### WORK INSTRUCTION
From the forum post below on optimizing an XML regex in Perl, reproduce verbatim the portion that opens with the words containing "XML regex complete" and closes with "count for me.".

### PASSAGE FOR REVIEW
○ ○ ○

XML regex complete and working needs optimization in Perl

Question

I have the below regex to parse XML tags inside html code blocks, I can not use xml libs, and it is working with some tests as expected, I just need some experts to optimize it if needed because I will use it to parse many blocks of code to build the whole template so it may be run average 50 times for each template and therefore every clock tick will count for me.

The regex for the XML tags I used is

(<vars\s*([^\!\?\s<>](?:"[^"]*"|'[^']*'|[^"'<>])*)>([^<]*)(<\!\[CDATA\[(.*?)\]\]>)?(</vars>)?)

then I parse the attributes with this regex:

([^\s\=\"\']+)\s*=\s*(?:(")(.*?)"|'(.*?)')

here is the test Perl code:

use strict;
use warnings;
no warnings 'uninitialized';

my $text = <<"END_HTML";
<vars type="var" name="selfopened" content="tag without closing slash" size="30" width="200px" >
<vars type="plug" name="selfclosed" content="self closed tag" size="30" width="200px" />
<vars type="var" name="hasclosing" width="400px" height="300px">content of tag with closing</vars>
<vars id="left-part" width="400px" height="300px"><![CDATA[ 
    cdata start here is may have html tags and 'single' and "double" qoutes
    another cdata line
]]></vars>
<vars name="singlelinecdata" width="400px" height="300px"><![CDATA[cdata start here is may have html tags and 'single' and "double" qoutes]]></vars>
</vars>
END_HTML

while ( $text =~ m{
    (<vars\s*([^\!\?\s<>](?:"[^"]*"|'[^']*'|[^"'<>])*)>([^<]*)(<\!\[CDATA\[(.*?)\]\]>)?(</vars>)?)
}sxgi ) {
    my ($match, $attrs, $value, $cdata, $cdata_content, $closing) = ( $1, $2, $3, $4, $5, $6 );
    print "match: $match, attrs: $attrs, value: $value, cdata: $cdata, closing: $closing\n\n";

    # parse attributes to key, value pairs
     while ( $attrs =~ m{
        ([^\s\=\"\']+)\s*=\s*(?:(")(.*?)"|'(.*?)')

○ ○ ○

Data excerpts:
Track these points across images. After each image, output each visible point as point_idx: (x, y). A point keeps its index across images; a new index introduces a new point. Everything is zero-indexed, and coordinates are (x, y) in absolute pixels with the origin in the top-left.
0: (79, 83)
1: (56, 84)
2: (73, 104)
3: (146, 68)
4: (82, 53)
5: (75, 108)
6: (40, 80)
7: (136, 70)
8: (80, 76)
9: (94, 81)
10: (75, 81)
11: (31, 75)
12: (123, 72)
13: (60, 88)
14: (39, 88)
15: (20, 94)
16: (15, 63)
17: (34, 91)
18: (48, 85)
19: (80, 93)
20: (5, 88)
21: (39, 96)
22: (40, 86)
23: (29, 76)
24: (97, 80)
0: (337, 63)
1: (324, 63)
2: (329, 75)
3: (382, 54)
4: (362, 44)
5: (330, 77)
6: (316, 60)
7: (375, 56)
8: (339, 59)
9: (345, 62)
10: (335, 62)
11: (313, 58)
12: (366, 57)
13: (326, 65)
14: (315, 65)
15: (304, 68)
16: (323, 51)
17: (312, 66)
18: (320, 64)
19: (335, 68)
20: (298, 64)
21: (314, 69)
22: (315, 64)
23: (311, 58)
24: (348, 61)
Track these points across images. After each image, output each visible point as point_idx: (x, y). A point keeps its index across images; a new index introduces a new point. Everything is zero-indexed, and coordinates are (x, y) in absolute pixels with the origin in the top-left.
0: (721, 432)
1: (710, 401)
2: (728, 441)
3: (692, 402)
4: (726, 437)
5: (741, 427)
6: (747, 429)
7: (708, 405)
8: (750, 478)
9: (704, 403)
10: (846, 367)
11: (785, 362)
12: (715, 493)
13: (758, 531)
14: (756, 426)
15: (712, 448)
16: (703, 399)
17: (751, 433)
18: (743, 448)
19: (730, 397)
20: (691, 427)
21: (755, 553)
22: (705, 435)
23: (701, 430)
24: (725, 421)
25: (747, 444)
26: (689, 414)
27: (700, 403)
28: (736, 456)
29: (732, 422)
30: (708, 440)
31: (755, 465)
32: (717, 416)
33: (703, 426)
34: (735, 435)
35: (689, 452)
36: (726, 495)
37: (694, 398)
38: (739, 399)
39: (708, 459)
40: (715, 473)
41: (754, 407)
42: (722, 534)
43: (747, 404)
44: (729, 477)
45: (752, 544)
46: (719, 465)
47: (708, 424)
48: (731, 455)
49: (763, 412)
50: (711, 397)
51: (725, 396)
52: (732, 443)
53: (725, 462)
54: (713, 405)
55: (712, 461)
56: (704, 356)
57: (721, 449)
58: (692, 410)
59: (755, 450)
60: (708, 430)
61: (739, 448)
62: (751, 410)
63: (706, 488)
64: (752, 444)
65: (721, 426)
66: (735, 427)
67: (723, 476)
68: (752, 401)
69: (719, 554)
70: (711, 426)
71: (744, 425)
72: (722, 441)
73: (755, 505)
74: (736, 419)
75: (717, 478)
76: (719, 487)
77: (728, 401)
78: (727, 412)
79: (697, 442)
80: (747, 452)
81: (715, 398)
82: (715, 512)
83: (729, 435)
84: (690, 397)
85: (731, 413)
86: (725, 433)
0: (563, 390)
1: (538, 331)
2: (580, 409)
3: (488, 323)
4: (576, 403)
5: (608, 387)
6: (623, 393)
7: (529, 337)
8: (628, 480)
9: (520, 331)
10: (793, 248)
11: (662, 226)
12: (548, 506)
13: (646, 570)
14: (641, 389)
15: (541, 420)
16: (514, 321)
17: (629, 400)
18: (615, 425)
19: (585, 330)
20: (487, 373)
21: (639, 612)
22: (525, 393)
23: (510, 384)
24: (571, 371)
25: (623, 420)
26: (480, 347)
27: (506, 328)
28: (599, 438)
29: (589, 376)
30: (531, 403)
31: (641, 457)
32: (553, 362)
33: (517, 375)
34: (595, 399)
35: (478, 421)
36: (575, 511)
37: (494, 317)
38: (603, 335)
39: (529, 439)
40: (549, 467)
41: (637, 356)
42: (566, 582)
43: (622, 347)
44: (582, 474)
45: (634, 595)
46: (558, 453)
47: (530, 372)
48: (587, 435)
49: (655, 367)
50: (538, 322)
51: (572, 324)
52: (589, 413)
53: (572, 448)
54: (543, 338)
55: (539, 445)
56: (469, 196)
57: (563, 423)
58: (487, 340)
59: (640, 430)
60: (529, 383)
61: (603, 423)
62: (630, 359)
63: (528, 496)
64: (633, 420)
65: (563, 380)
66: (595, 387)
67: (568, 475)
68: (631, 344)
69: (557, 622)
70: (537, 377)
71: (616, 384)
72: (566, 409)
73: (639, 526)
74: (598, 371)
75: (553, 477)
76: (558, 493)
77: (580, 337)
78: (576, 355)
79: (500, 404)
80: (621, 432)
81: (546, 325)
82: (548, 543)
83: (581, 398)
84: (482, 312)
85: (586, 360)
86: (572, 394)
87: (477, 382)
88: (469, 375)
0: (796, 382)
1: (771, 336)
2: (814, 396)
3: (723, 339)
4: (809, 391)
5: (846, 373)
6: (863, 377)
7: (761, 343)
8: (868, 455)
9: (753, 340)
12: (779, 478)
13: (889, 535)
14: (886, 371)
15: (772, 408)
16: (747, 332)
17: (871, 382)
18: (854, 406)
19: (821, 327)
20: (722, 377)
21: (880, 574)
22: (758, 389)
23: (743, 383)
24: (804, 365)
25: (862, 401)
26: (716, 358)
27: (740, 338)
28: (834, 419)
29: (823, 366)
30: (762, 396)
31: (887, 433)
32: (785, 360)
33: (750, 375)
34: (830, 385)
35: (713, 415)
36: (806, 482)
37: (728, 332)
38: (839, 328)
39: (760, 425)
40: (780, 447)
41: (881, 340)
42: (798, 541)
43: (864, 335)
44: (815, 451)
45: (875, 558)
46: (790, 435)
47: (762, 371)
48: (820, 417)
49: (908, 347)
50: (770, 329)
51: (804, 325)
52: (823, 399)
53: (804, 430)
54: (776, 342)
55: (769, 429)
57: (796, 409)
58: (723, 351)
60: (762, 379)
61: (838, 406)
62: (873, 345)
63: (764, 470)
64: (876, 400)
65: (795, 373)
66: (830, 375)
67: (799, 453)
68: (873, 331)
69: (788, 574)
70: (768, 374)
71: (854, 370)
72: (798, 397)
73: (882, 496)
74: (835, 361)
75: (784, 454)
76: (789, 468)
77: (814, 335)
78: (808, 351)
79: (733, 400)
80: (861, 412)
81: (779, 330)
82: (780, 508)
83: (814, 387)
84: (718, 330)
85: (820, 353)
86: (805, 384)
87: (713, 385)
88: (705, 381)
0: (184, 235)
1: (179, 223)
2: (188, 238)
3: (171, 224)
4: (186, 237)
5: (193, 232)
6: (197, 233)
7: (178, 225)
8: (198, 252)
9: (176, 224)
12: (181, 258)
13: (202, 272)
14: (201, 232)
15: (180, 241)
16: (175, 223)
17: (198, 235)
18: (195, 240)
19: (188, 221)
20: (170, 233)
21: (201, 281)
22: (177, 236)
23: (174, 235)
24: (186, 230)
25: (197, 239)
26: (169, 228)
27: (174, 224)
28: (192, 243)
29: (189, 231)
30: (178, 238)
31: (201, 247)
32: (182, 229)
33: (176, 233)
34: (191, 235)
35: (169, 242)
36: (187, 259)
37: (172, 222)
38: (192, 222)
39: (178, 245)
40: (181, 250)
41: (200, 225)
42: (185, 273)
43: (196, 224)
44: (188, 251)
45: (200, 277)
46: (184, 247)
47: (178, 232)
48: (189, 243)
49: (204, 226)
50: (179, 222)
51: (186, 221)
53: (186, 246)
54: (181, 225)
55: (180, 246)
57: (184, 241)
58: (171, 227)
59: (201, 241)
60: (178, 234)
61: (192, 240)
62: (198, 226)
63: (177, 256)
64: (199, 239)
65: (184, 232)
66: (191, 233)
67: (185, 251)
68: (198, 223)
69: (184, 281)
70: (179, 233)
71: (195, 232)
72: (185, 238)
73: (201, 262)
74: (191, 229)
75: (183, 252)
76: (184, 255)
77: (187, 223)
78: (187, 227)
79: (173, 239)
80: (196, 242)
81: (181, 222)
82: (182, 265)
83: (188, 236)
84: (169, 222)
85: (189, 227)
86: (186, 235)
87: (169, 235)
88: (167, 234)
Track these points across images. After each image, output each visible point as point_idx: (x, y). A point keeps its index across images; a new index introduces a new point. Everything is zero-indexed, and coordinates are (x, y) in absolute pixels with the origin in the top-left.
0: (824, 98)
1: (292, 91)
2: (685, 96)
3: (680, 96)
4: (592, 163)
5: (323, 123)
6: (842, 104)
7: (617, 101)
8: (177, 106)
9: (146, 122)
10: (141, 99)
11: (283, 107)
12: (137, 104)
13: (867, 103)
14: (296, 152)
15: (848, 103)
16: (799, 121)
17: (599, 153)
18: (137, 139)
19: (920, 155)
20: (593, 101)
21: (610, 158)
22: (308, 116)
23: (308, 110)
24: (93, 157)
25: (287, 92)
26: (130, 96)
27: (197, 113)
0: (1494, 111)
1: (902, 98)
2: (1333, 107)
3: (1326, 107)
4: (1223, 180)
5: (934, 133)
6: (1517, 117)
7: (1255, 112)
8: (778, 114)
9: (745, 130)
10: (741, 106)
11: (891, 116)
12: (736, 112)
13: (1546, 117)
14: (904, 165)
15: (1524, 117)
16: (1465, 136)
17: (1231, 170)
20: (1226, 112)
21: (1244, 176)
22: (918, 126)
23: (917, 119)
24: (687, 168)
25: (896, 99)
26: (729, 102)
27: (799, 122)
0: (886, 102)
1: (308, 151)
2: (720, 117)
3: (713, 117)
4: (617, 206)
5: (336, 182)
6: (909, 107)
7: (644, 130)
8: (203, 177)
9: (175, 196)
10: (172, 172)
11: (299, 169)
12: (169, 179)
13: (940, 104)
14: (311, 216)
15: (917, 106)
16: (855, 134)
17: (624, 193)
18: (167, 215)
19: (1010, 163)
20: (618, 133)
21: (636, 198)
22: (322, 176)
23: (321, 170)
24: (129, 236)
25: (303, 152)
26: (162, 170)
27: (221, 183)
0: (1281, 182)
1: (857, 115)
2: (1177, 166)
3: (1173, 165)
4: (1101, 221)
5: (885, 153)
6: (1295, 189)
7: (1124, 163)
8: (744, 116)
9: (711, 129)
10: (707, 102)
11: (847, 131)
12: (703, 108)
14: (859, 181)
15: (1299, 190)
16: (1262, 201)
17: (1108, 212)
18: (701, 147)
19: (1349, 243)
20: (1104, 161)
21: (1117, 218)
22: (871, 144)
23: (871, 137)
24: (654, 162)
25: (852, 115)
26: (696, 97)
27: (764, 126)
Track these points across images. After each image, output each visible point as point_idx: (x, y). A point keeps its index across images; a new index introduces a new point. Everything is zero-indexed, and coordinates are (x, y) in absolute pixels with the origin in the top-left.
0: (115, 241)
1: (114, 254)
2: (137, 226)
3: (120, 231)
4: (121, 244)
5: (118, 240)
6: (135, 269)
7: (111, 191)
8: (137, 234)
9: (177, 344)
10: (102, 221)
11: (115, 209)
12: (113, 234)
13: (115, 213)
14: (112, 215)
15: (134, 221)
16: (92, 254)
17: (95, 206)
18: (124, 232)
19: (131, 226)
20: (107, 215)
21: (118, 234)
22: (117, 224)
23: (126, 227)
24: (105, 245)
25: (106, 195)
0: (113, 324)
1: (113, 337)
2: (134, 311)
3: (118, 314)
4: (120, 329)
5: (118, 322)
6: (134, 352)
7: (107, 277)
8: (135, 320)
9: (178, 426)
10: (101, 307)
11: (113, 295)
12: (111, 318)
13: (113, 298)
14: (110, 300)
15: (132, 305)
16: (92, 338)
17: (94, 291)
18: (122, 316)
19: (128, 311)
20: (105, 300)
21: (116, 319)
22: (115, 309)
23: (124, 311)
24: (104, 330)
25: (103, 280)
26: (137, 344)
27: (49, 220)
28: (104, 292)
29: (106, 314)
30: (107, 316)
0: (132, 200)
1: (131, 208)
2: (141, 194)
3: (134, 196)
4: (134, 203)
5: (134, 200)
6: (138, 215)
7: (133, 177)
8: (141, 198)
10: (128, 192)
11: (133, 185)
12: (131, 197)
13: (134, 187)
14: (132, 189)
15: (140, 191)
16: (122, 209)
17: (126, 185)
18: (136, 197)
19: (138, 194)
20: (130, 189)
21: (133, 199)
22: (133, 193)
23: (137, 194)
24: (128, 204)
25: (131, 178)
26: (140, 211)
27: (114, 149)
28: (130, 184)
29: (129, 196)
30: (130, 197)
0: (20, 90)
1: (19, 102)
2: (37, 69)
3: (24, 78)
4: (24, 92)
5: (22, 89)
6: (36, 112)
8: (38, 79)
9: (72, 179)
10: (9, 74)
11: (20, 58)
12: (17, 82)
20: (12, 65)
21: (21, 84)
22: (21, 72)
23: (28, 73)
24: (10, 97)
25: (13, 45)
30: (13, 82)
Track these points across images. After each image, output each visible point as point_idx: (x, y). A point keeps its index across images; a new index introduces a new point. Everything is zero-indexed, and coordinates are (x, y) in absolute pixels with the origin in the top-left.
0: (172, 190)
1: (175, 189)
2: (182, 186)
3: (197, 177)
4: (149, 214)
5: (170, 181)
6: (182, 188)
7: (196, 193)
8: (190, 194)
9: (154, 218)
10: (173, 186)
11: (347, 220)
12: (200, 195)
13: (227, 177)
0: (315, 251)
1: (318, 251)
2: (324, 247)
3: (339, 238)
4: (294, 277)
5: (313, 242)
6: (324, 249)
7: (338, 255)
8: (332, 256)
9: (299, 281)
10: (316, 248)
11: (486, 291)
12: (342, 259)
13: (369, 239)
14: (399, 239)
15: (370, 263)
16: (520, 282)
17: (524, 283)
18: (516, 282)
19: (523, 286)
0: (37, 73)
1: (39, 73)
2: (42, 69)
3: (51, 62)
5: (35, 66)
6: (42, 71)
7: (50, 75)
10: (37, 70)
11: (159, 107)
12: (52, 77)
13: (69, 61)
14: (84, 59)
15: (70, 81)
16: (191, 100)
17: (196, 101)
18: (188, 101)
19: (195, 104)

○ ○ ○

### FINISHED EXERCISE
XML regex complete and working needs optimization in Perl

Question

I have the below regex to parse XML tags inside html code blocks, I can not use xml libs, and it is working with some tests as expected, I just need some experts to optimize it if needed because I will use it to parse many blocks of code to build the whole template so it may be run average 50 times for each template and therefore every clock tick will count for me.